• **PROBLEM TO WORK ON**:
An exact, picture-free copy of the listing is required.

• **GIVEN DATA**:
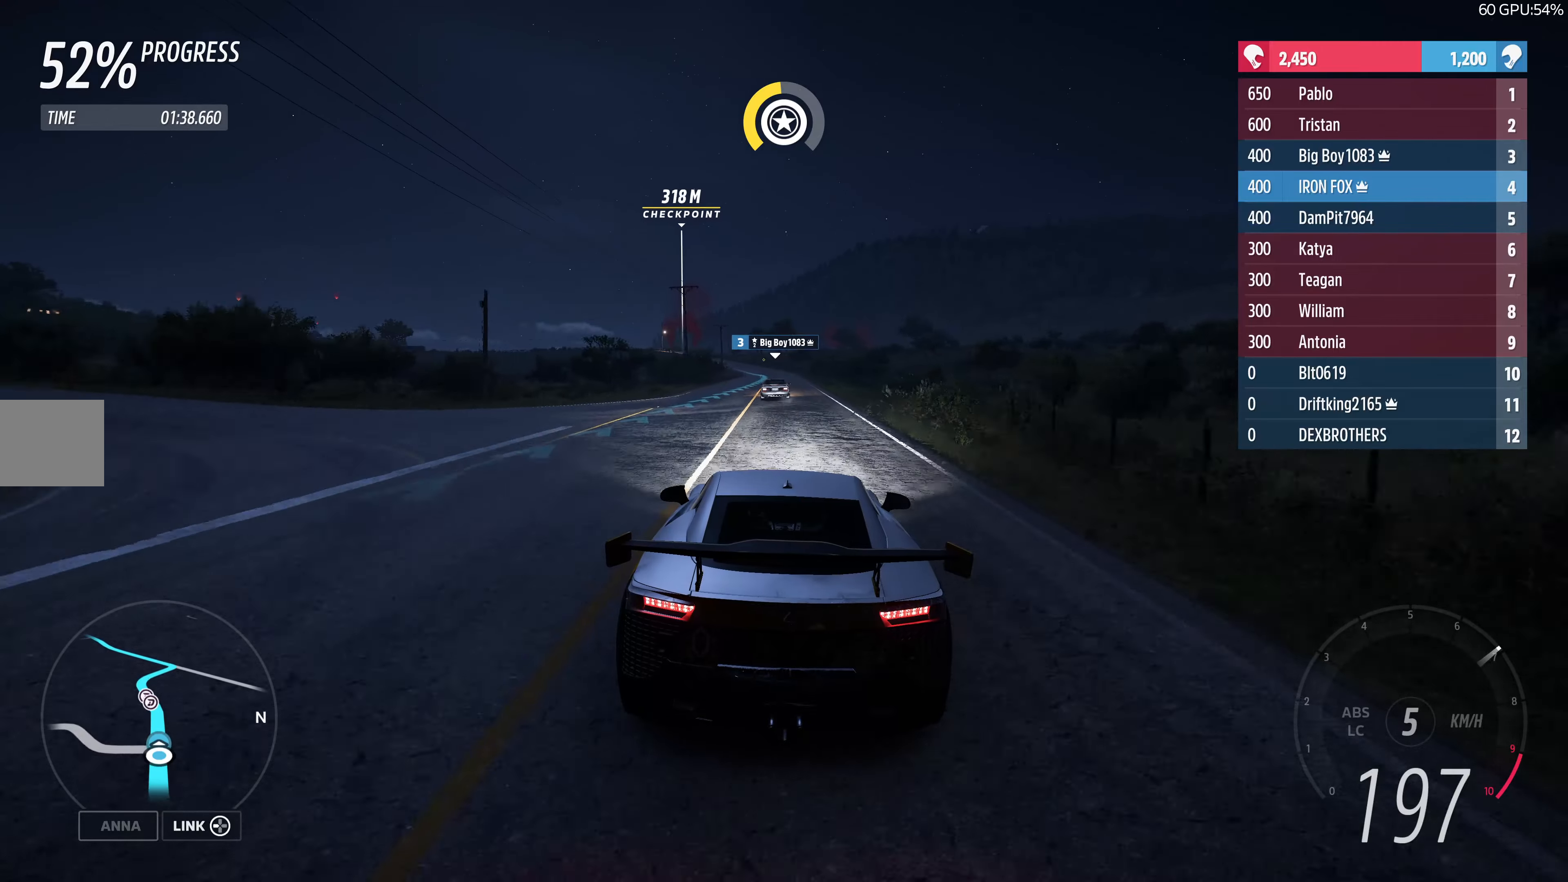
{"buttons": ["R2"], "left_stick": "up", "right_stick": "center", "events": []}
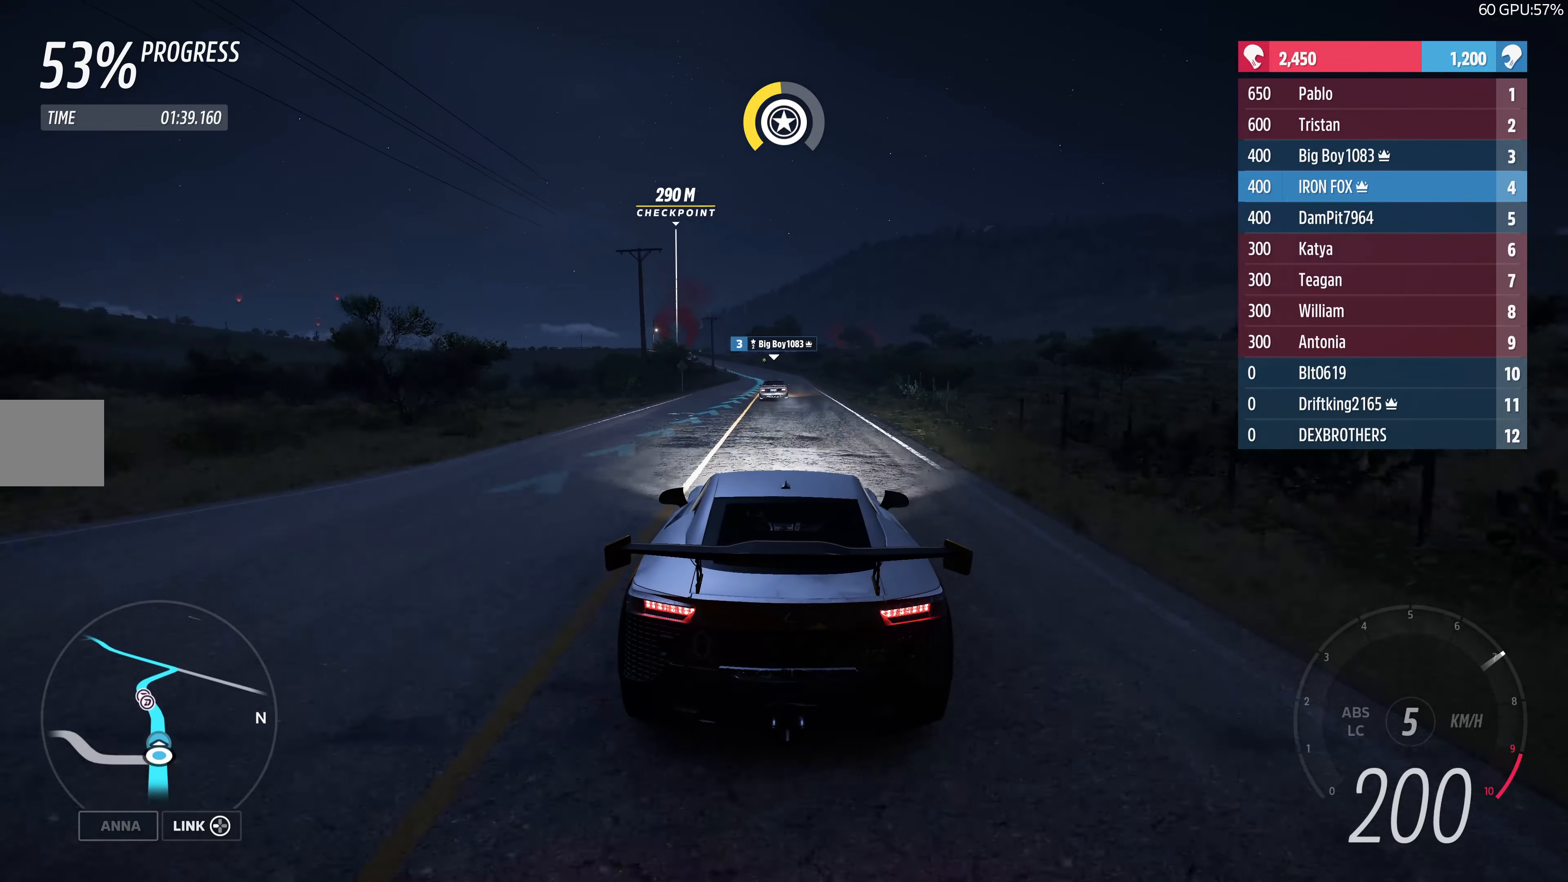
{"buttons": ["R2"], "left_stick": "up", "right_stick": "center", "events": []}
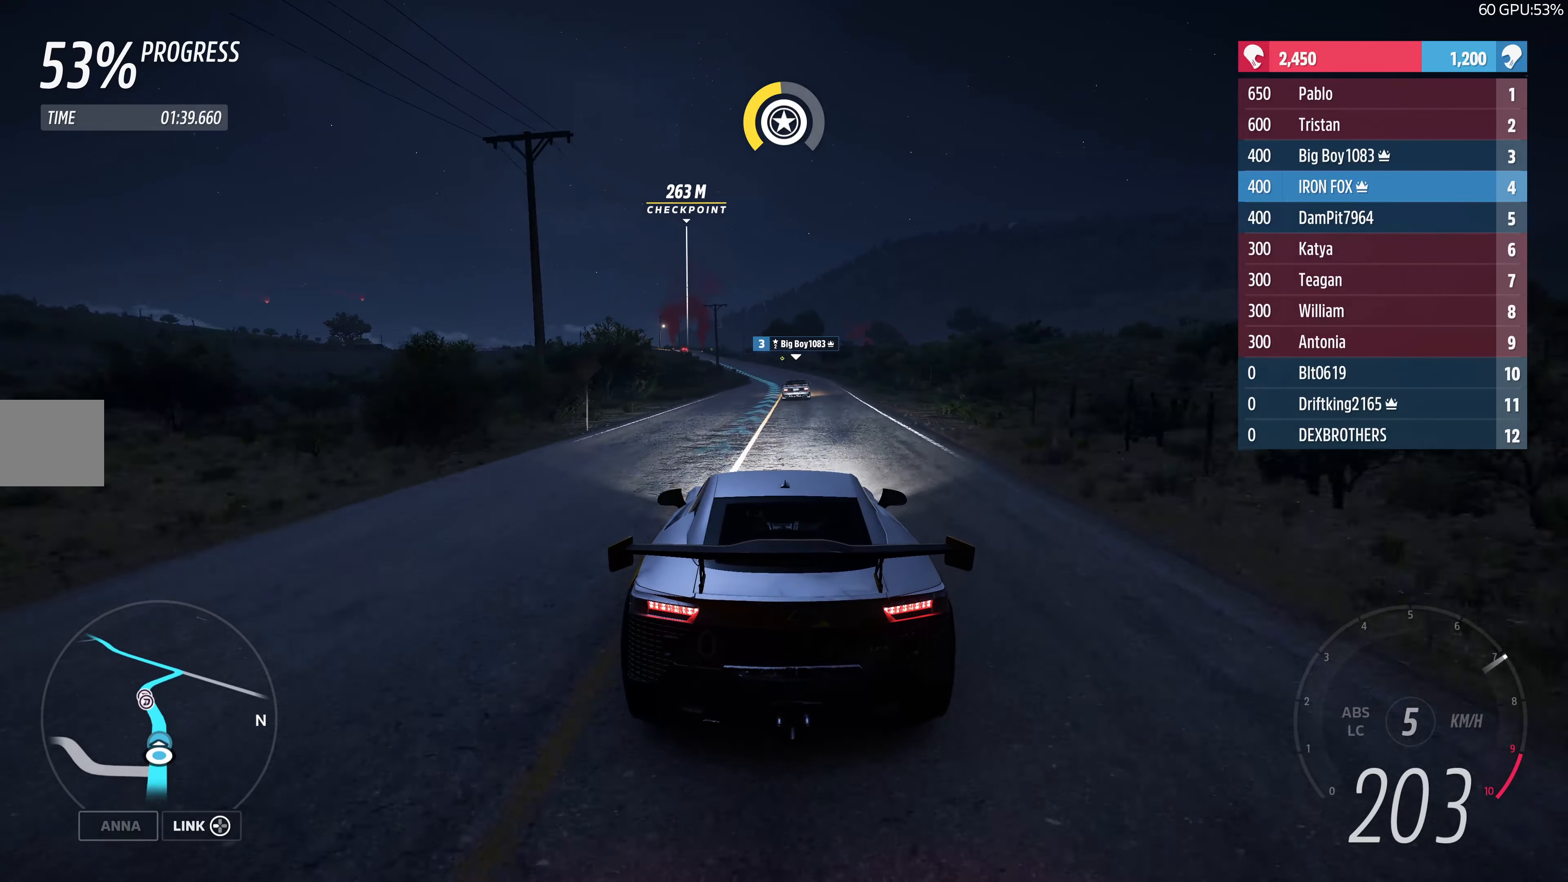
{"buttons": ["R2"], "left_stick": "up", "right_stick": "center", "events": []}
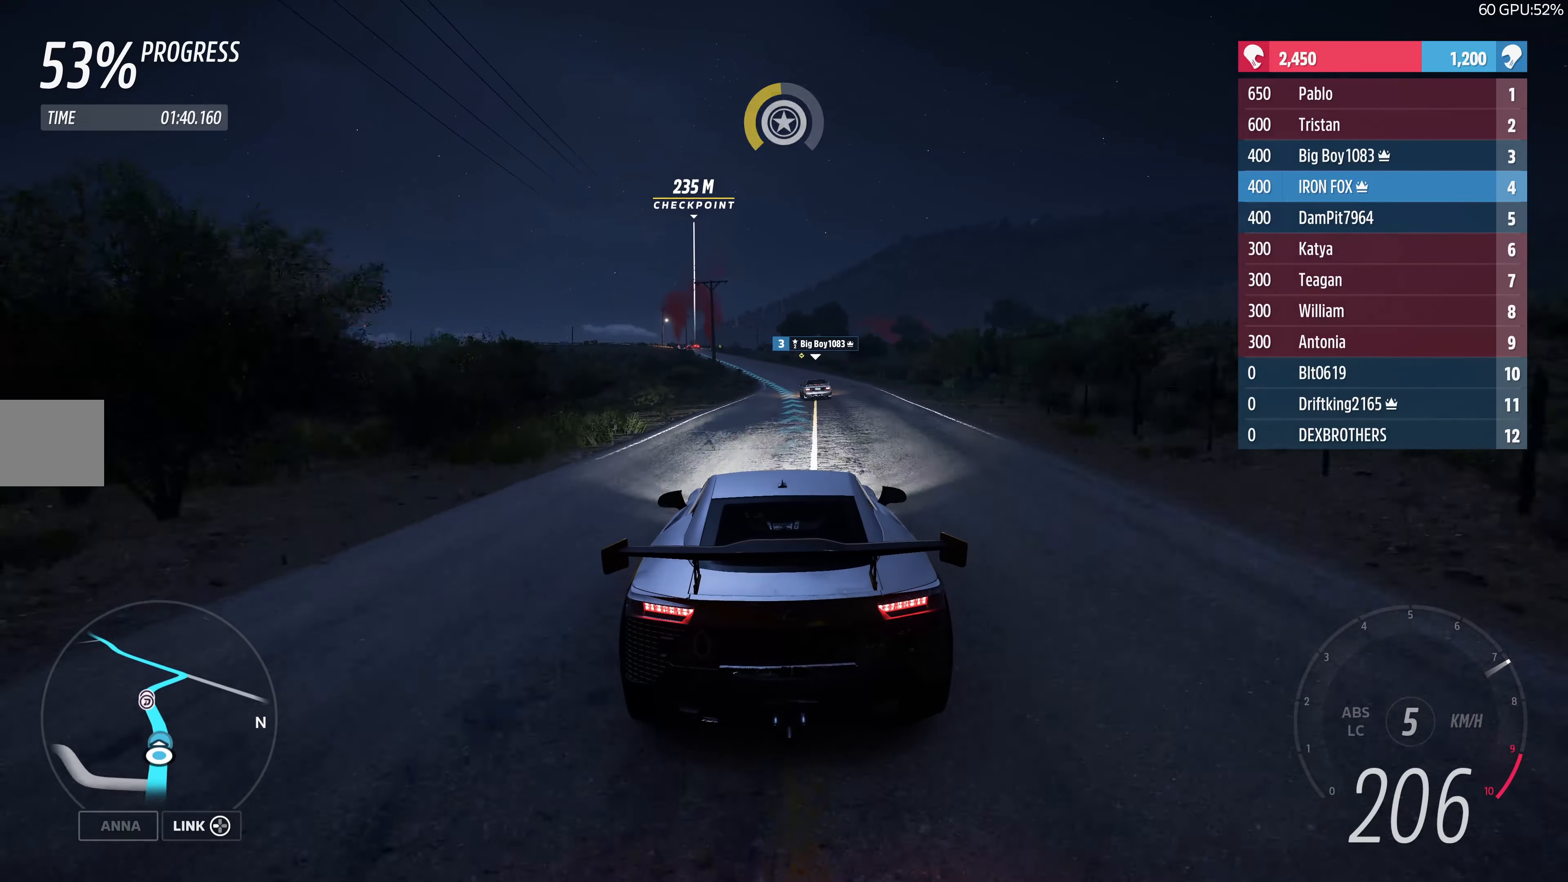
{"buttons": ["R2"], "left_stick": "up", "right_stick": "center", "events": []}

• **RESPONSE**:
{"buttons": ["R2"], "left_stick": "up", "right_stick": "center", "events": []}
{"buttons": ["R2"], "left_stick": "up", "right_stick": "center", "events": []}
{"buttons": ["R2"], "left_stick": "up", "right_stick": "center", "events": []}
{"buttons": ["R2"], "left_stick": "up", "right_stick": "center", "events": []}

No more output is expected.